What to do:
Would you please repeat the lines in the listing below from the one containing "Precio de $399." through the final one, exactly as they appear?

Exercise materials:
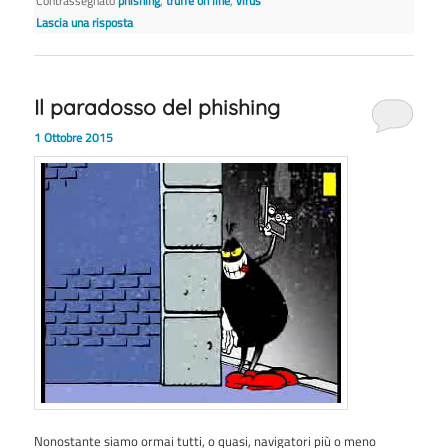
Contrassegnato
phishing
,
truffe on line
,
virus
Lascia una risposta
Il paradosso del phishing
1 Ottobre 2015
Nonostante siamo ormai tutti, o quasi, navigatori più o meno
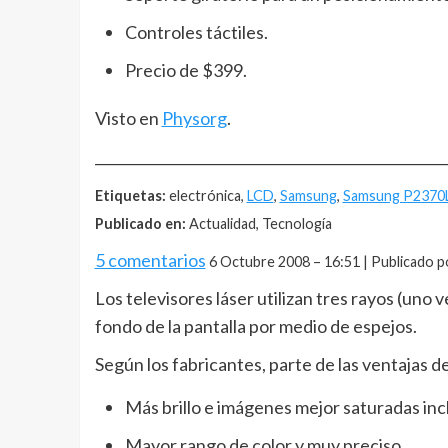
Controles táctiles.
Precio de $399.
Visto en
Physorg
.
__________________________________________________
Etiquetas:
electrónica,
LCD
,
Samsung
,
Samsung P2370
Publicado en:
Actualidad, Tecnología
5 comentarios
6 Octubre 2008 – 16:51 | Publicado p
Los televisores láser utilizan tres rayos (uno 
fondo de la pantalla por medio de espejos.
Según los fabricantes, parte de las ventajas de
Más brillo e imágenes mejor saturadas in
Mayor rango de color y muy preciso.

Answer space:
Precio de $399.
Visto en
Physorg
.
__________________________________________________
Etiquetas:
electrónica,
LCD
,
Samsung
,
Samsung P2370
Publicado en:
Actualidad, Tecnología
5 comentarios
6 Octubre 2008 – 16:51 | Publicado p
Los televisores láser utilizan tres rayos (uno 
fondo de la pantalla por medio de espejos.
Según los fabricantes, parte de las ventajas de
Más brillo e imágenes mejor saturadas in
Mayor rango de color y muy preciso.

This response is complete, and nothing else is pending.